Se había hablado durante eras de este mágico momento, era la profecía que guiaba nuestros miedos; pero no lo creí hasta que lo vi. “Una imagen dice más que mil palabras” y esta imagen inmensa decía tanto que era casi imposible de explicar.
El cambio fue paulatino, pero evidente. Primero un desorden climático, que traspasaba la frontera intercontinental. Comenzó en Australia, con grandes eventos de niebla, que envolvieron en una lujuria desorbitante a las “almas débiles” (así le decían los que vivían en un ayer dogmático repleto de códigos de doble moral). Luego vino la erupción del Volcán Rojo, que había salido de la nada y había llenado de un mamihlapinatapai el ambiente de Argentina, dejando las huellas de un polvo seco que tomó varios lugares australes, llegando incluso a besar los pies de la figura insigne del Art decó, en el Cerro del Corcovado. Pobre estatua, estuvo disfrazada de esta ceniza volcánica por algunos días. Los habitantes sureños permanecieron en esta enajenación de suspiros mudos por más tiempo de la cuenta, así que los elfos oscuros tuvieron que intervenir; el hecho de estar encallados en un desierto mental idílico, cobraría a la larga un alto precio; podrían quedar en este limbo eternamente, como fantasmas u otro ente sobrenatural.

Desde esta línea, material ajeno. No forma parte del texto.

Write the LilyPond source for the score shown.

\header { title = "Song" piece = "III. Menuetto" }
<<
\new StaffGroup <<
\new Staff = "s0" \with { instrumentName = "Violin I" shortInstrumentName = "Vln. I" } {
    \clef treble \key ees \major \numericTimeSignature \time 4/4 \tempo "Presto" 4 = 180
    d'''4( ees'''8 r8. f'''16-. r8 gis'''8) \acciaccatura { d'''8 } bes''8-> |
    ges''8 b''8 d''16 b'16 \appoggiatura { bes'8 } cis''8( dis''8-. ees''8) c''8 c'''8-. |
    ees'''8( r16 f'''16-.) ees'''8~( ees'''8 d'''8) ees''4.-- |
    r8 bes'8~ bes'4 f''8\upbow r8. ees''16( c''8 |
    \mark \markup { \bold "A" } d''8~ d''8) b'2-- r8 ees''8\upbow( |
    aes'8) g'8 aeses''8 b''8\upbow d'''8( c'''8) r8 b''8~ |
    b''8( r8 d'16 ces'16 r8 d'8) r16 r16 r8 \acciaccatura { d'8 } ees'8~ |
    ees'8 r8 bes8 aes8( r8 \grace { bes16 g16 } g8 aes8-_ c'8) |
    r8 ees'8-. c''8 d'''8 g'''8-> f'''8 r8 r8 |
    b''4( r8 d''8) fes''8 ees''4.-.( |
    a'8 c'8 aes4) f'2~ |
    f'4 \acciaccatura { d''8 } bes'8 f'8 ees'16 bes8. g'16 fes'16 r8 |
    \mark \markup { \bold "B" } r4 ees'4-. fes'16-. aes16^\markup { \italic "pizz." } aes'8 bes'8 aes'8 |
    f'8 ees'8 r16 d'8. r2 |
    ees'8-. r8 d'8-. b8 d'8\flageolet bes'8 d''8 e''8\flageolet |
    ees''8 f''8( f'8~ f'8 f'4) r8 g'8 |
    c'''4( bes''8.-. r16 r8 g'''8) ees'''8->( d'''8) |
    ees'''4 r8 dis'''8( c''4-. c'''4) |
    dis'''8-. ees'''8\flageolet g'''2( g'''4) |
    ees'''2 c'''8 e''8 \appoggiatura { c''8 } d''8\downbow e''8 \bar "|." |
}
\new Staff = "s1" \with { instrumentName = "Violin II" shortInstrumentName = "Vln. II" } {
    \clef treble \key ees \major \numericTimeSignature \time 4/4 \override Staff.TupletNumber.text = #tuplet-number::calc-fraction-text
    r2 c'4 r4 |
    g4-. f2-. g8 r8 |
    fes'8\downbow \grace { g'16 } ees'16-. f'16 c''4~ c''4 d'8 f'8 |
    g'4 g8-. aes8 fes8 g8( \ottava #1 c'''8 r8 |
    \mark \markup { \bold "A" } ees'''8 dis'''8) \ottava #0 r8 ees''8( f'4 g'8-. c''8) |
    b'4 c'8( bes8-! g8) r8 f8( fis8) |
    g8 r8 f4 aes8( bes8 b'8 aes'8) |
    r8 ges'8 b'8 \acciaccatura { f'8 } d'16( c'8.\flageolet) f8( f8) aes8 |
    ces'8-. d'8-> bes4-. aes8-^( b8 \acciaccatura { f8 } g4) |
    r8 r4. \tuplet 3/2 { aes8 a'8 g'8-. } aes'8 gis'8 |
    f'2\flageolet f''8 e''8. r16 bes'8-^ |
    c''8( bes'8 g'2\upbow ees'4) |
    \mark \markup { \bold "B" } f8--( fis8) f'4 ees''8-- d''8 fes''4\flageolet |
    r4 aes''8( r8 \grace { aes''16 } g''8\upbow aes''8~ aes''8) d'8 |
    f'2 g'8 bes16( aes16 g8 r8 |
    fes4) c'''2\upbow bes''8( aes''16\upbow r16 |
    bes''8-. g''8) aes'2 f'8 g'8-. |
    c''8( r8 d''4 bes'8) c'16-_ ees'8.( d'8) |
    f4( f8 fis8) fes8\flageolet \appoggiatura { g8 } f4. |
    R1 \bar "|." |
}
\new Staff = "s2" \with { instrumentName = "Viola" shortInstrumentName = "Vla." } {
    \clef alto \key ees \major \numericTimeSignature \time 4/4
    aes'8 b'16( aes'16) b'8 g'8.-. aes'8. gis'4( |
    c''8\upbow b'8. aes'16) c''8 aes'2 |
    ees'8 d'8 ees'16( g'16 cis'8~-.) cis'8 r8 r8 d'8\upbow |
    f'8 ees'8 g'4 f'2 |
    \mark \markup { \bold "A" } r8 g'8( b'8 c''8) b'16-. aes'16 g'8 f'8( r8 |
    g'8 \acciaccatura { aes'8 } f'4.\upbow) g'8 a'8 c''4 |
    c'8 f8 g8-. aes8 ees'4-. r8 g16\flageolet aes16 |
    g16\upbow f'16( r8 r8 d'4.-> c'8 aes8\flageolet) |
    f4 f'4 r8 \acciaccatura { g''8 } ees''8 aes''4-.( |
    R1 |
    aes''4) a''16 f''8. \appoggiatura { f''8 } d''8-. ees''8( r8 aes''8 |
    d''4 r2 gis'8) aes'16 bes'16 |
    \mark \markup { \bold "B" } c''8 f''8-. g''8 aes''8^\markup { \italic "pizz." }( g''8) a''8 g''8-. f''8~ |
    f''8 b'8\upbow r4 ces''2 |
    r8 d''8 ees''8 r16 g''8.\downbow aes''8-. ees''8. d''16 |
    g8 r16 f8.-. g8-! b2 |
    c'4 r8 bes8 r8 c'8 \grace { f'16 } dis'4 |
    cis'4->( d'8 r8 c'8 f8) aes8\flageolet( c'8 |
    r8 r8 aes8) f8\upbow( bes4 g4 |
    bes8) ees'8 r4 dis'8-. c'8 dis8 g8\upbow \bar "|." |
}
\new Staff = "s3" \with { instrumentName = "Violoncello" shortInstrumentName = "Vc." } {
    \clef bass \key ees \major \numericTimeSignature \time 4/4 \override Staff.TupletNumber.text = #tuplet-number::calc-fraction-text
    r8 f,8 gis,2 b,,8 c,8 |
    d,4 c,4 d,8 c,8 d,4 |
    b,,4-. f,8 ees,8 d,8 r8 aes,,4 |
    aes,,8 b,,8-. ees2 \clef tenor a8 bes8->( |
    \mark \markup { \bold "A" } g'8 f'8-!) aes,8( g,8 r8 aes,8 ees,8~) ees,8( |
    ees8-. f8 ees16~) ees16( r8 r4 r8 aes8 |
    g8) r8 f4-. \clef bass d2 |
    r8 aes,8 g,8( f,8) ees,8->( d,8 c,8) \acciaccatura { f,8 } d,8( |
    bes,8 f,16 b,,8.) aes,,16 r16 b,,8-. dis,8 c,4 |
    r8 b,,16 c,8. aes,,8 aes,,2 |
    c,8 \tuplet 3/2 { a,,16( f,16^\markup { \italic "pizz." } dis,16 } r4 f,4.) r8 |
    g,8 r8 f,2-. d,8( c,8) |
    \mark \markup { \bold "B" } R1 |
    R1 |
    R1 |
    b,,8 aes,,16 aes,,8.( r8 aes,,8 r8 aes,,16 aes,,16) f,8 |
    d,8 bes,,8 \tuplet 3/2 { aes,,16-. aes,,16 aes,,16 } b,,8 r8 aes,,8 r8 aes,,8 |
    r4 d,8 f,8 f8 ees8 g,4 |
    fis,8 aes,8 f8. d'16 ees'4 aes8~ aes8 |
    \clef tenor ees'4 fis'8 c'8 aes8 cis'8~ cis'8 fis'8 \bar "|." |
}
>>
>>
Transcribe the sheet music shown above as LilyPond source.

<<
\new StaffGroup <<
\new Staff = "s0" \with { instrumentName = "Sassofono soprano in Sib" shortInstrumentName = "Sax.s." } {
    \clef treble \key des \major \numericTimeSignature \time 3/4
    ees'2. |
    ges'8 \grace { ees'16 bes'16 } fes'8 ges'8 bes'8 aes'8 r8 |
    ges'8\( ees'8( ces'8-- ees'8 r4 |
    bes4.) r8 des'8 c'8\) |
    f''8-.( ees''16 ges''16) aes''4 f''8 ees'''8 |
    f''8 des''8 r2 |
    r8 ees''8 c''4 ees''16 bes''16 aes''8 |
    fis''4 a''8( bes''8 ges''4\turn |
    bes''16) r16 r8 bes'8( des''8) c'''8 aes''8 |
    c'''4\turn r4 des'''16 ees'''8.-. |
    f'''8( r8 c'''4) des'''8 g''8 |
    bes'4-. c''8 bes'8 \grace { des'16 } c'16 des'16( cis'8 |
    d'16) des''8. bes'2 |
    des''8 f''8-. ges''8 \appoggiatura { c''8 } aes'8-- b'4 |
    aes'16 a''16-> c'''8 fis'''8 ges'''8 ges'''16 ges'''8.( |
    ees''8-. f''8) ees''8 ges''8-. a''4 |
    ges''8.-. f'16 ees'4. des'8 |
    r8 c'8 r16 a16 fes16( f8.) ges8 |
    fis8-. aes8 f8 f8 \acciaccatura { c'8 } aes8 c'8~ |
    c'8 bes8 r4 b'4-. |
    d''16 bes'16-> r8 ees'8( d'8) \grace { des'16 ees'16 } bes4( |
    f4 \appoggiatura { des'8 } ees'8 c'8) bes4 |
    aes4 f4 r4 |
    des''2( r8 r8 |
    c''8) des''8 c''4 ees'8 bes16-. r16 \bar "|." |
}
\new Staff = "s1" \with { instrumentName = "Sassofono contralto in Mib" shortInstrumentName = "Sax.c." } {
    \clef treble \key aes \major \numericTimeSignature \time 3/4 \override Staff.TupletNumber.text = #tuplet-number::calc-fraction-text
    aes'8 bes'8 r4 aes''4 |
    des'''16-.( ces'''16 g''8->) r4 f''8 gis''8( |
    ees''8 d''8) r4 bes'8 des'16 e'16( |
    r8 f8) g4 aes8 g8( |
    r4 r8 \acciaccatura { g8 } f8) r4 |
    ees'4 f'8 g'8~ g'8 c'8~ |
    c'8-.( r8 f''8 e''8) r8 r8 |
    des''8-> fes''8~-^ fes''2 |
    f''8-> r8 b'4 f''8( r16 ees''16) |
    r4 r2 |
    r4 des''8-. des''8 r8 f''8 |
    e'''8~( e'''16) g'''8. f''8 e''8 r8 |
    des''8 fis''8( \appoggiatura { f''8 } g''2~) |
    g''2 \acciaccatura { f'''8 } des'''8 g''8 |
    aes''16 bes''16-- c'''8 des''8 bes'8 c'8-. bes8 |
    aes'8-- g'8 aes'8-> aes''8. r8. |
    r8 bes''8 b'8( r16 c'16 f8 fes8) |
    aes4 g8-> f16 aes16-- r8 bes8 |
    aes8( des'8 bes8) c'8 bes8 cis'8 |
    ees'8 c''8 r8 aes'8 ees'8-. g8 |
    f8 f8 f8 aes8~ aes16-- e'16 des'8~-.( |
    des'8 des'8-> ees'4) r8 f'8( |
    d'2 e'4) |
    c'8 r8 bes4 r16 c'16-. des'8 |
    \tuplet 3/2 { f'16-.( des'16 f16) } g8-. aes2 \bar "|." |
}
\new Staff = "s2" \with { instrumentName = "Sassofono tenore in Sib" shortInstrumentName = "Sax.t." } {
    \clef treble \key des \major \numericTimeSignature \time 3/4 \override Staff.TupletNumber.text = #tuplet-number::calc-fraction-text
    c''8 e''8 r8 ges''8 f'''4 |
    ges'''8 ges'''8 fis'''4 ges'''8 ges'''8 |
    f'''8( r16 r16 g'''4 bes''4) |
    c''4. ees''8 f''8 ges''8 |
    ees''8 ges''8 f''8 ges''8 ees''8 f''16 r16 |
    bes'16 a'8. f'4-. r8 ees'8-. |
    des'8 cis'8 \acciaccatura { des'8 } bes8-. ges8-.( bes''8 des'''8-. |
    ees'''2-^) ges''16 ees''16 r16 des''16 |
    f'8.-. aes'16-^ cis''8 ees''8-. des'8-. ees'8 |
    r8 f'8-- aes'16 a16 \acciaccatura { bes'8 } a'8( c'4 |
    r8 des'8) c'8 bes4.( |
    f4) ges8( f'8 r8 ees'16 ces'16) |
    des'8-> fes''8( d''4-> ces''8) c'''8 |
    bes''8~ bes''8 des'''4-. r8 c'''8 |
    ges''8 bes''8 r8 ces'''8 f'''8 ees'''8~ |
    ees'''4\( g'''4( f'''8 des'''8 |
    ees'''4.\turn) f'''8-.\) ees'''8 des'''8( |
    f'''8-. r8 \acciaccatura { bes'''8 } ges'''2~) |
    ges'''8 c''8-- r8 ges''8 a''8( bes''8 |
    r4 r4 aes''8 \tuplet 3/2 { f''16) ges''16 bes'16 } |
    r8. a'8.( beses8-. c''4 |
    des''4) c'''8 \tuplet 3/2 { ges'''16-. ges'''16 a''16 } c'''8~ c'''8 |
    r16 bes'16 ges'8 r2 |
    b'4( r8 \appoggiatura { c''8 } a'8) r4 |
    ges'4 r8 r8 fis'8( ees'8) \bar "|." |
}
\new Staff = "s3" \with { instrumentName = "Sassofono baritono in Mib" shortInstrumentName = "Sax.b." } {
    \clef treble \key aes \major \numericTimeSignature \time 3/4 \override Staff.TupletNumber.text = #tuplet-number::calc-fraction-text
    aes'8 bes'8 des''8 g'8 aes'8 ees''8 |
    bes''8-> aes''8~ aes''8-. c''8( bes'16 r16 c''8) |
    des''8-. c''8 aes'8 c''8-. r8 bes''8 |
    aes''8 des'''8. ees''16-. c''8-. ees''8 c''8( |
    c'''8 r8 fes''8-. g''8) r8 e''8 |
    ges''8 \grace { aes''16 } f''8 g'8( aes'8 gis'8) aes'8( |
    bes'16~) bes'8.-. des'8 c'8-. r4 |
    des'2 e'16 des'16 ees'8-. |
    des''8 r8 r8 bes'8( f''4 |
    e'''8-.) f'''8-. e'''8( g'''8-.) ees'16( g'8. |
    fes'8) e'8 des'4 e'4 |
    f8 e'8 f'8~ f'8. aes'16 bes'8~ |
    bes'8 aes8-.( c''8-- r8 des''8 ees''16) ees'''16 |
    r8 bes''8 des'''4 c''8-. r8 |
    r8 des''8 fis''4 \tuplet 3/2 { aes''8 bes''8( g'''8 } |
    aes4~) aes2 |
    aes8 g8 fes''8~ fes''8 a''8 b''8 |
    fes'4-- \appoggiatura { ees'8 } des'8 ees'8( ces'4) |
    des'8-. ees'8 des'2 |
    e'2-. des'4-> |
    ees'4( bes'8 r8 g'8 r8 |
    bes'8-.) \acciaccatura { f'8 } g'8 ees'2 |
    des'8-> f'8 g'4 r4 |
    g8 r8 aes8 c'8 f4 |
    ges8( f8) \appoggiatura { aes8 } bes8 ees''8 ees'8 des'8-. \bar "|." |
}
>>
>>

Más tarde se oyeron las noticias sobre un tornado de culpabilidad en las ruinas de Machu Picchu; al parecer la lujuria no había sido bien aceptada en el «nuevo continente»; aun con tantos avances, el mundo no estaba preparado para la libertad mental como quid pro quo de la absorción de los pecados capitales. Todos comenzamos a temer; el toque mágico de los elfos no era suficiente para arropar al mundo entero, necesitábamos más ayuda. La Secta Angelical Internacional se activó y comenzó la cadena habitual de rezos, para que «el altísimo» los ayudara a sacar sentimientos extinguidos de los resquicios del espíritu de la madre tierra. Pero esta ya no quería saber nada de sus hijos; ellos eran los culpables de este desequilibrio cósmico, con su discordia, gratitud líquida disfrazada e ineptitud sentimental, durante los eones que ya casi nadie recordaba. Esta venganza, que la parte tenebrosa de ella había desencadenado, no había sido planeada, pero tampoco quería hacer nada a favor de su resolución.
También llegaron clanes de Irkalla, congregaciones de arcángeles desterrados y todos los grupos que hacía mucho no rondaban la tierra de los mortales; de pronto los proscritos eran bien recibidos y a nadie le importaba los pecados cometidos por ellos. Eso era cosa del pasado.
Se reunieron en la Asamblea de los Mundos para salvar al nuestro, al mundo de los mortales incautos y mimados. Pero no hubo concordancia de ideas; cada cual veía el problema desde un punto de vista diferente; la divergencia de soluciones solo demostraba que nuestras debilidades habían llegado hasta esos otros seres, contagiándolos de la misma incapacidad humana que habíamos cultivado por tanto tiempo; no había solución.
La sinfonía lúgubre del fin se convirtió en un adagio permanente que cubrió cada milímetro de tierra, cada latido de nuestros cuerpos. Los trazos se diluían, las corcheas se mimetizaban en este crepúsculo de muerte; las siluetas de piel dejaron de sentir, los olores dejaron de extasiar. Ya no nos reconocíamos, la palabra “pareja” se borró de nuestras mentes; no nos veíamos más que con los reflejos retinianos; dejamos de necesitarnos, dejamos de sentir; el Apocalipsis era inminente.
El mundo se volvió opaco. Un viento helado cubrió toda la superficie del planeta y llegó el invierno eterno, agrietando la tierra. Los países se separaron por grandes fallas geográficas hechas de hielo partido y los sentimientos se enfriaron en las mentes, a tal punto que dejaron de existir. Todo era blanco y frío, incluso los latidos de nuestros corazones, que solo funcionaban por pura inercia. Luego llegó la oscuridad total; solo un arcoiris LED brillaba en el cielo, como un anillo de Saturno que se había extraviado para encarcelar al planeta. Así de encarcelados estábamos nosotros.
Solo había una salvación, más difícil que cualquier holocausto global imaginado; deponer nuestras armas y nuestras almas, a la oscuridad. Pero eso ya lo habíamos hecho, aunque lo hubiésemos olvidado. Sería más fácil esta vez, pero debíamos actuar rápido. La cuenta regresiva estaba a punto de llegar a cero.